Study text
____

The breathtaking expanse of the Obamacare bill being hammered out in Washington has generated a great deal of discussion in recent days about the constitutional limits of federal power to engage in such an intense management of a major sector of the nation’s economy, and in particular how such legislation might be viewed under the 10th Amendment of the U.S. Constitution.
That debate is now coming to the forefront in Louisiana, thanks to state senator A.G. Crowe (R-Slidell), who has written a bill for this spring’s legislative session aiming at challenging the constitutionality of Obamacare.
The bill, which can be read in PDF format here, makes a number of legislative findings constructing an argument against the federal government’s power to enforce Obamacare. Among them…
1. Crowe argues that n Printz v. United States, 117 S.Ct. 2365, 521 U.S. 898, 138 L.Ed.2d 914 (1997), the Supreme Court ruled that unfunded federal mandates on the states are unconstitutional; specifically, that states cannot be required by the federal government to provide services for which the federal government doesn’t compensate them.

____

Provided information
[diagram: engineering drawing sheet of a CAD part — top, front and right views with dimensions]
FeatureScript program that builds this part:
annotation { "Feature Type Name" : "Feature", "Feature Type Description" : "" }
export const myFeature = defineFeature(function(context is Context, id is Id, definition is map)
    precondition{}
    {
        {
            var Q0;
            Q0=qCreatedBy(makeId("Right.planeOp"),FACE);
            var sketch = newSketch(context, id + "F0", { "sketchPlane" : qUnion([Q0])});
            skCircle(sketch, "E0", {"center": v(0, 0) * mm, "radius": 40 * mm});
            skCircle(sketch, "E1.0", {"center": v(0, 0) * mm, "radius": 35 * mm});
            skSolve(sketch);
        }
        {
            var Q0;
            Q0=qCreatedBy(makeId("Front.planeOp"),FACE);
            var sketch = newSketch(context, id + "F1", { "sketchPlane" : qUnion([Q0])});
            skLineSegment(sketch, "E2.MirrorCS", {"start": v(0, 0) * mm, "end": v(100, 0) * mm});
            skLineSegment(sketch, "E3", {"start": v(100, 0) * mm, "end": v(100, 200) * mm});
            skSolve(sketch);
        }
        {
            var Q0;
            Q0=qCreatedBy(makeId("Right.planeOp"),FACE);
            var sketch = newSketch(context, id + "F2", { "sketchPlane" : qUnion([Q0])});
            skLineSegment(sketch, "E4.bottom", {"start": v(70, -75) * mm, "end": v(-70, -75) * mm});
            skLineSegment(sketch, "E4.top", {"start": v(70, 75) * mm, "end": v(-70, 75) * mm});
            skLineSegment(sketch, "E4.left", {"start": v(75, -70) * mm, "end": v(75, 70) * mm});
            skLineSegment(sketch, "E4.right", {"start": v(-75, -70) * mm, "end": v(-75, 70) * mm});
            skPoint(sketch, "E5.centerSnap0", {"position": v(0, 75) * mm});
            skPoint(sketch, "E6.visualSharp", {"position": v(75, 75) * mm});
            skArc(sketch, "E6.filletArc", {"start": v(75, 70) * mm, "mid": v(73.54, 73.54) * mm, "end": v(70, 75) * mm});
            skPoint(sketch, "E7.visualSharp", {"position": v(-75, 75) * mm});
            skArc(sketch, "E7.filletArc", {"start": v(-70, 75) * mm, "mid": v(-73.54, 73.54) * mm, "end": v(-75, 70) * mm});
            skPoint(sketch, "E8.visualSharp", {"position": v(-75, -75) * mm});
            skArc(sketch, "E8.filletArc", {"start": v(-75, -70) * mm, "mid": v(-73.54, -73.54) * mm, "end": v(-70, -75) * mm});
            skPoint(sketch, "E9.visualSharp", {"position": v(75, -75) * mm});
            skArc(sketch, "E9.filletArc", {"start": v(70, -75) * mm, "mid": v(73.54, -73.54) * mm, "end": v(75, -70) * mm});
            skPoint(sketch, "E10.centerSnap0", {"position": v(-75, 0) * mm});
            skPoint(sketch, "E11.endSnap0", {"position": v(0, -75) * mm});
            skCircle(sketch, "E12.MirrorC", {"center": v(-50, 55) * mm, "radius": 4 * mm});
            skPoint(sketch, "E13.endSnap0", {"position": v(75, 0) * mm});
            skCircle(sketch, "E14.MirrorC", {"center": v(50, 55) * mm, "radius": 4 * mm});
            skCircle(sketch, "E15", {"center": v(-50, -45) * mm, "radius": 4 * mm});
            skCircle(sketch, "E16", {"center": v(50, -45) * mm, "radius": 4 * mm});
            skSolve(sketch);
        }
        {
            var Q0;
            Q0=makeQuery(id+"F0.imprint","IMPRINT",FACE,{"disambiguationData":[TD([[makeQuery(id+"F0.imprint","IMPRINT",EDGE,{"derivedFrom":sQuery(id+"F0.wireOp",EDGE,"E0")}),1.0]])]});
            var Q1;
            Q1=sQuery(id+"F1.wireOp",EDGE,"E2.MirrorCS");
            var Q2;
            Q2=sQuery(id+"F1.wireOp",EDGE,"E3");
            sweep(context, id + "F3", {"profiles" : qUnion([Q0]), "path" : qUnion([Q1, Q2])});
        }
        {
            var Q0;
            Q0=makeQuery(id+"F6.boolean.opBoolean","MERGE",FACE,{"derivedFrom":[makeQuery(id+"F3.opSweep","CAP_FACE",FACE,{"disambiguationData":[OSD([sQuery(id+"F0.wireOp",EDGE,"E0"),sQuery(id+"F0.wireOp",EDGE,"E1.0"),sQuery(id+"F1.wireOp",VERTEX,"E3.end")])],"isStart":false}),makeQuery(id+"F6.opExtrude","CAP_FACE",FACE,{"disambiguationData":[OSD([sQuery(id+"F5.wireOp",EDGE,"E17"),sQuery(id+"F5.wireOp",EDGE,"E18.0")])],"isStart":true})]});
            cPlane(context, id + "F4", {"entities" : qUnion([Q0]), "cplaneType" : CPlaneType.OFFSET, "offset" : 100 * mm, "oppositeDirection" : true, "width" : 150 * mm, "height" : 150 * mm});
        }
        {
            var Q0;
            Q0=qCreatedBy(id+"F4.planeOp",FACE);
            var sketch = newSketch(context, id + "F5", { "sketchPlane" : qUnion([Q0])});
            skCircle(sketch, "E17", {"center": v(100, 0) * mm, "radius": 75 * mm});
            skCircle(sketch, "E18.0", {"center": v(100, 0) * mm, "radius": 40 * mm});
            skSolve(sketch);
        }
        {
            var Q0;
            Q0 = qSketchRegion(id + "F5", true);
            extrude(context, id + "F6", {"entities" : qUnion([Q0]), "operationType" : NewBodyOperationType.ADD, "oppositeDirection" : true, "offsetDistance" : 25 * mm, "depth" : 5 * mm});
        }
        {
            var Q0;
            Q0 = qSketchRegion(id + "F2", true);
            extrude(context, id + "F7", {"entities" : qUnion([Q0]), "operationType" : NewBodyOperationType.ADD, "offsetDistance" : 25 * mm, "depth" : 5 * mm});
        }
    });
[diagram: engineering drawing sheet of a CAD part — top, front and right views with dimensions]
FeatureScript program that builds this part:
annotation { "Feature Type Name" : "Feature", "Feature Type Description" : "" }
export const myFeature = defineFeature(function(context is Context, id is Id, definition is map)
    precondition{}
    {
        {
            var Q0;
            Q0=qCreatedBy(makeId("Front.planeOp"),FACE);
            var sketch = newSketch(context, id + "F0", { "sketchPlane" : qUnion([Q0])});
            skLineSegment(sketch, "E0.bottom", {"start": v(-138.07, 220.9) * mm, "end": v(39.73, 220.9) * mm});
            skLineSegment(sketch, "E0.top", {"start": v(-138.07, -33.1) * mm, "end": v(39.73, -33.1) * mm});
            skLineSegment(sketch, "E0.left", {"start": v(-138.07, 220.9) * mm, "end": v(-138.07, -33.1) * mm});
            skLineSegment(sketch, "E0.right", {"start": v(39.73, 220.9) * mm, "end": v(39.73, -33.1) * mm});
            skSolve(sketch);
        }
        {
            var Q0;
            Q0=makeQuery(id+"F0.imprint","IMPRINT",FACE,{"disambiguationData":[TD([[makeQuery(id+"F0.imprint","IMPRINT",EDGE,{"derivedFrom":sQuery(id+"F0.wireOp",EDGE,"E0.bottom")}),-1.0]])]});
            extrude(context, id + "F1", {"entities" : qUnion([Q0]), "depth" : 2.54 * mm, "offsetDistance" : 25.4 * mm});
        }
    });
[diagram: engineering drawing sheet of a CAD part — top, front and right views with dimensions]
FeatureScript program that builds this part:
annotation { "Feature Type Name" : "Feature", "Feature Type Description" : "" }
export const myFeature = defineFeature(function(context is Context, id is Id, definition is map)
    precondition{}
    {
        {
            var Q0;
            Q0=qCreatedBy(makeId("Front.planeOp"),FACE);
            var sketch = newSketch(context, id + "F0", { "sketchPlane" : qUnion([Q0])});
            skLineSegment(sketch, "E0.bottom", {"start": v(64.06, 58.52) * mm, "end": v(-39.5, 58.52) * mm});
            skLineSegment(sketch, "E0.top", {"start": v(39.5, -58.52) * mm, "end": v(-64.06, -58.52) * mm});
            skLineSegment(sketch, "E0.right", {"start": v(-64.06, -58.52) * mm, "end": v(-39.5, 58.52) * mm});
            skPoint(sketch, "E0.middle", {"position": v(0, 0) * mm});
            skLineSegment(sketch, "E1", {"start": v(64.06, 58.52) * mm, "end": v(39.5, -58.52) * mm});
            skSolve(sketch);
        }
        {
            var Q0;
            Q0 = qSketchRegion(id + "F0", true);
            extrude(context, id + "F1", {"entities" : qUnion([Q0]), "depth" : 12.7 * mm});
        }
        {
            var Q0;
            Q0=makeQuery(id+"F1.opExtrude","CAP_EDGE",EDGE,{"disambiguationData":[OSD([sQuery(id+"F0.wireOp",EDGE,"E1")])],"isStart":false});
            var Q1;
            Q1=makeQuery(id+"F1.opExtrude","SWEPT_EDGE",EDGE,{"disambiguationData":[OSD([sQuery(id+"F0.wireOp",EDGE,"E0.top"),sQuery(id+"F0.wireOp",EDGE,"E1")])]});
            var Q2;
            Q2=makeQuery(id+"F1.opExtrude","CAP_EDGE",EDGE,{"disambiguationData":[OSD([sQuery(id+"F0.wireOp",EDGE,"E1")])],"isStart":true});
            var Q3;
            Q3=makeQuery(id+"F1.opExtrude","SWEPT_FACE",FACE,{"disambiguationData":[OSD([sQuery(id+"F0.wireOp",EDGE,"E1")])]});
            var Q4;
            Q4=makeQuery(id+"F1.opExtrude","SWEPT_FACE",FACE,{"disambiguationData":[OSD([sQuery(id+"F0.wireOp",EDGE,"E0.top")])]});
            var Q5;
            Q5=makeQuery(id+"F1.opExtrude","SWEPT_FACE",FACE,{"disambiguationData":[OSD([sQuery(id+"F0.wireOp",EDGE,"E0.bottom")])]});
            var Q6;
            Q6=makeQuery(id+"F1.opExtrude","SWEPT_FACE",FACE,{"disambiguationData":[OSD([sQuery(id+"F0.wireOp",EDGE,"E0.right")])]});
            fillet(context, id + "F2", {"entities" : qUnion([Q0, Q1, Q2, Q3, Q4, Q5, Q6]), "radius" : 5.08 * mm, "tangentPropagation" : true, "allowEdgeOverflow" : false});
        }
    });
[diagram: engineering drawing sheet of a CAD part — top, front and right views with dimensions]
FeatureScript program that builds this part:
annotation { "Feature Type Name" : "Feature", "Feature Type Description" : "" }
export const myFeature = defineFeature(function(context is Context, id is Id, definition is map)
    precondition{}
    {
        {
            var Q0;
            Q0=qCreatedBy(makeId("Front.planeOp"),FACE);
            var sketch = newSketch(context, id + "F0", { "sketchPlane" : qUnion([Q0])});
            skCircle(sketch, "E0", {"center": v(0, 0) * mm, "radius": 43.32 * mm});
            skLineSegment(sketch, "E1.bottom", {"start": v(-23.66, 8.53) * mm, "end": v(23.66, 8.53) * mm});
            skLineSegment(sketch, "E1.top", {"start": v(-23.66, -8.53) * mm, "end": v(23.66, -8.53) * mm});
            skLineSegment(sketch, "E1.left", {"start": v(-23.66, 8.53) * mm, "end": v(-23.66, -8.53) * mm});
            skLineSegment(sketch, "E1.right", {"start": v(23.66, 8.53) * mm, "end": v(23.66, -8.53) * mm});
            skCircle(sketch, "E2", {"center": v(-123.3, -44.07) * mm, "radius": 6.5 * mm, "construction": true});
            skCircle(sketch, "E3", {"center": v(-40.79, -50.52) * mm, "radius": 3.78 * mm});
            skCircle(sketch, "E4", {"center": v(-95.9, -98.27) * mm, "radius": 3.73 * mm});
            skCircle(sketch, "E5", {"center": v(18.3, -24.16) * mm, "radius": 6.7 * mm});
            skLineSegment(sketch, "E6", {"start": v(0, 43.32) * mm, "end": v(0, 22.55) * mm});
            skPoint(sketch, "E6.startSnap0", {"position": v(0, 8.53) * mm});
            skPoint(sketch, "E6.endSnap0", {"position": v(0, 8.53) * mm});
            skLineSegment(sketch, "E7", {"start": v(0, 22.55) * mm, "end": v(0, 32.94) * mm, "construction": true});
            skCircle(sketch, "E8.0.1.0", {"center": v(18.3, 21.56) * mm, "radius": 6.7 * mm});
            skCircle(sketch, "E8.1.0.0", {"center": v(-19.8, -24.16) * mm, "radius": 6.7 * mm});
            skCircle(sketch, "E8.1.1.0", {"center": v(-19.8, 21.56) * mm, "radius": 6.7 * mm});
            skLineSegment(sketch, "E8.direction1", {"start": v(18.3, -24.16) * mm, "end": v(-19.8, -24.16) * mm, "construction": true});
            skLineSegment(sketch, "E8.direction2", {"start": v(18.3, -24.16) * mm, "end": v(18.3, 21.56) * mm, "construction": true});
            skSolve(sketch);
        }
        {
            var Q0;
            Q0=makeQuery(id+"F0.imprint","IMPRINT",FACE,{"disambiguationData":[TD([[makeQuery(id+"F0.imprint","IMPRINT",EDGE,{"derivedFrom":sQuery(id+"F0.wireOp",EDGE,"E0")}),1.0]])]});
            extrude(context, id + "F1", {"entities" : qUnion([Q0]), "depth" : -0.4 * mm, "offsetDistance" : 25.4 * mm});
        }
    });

____

What is expected
According to the Obamacare article, what did the Supreme Court rule in Printz v. United States? Rely solely on the Obamacare article, not on the items.

Your response
It ruled that unfunded federal mandates on the states are unconstitutional, meaning the federal government cannot require states to provide services for which it does not compensate them.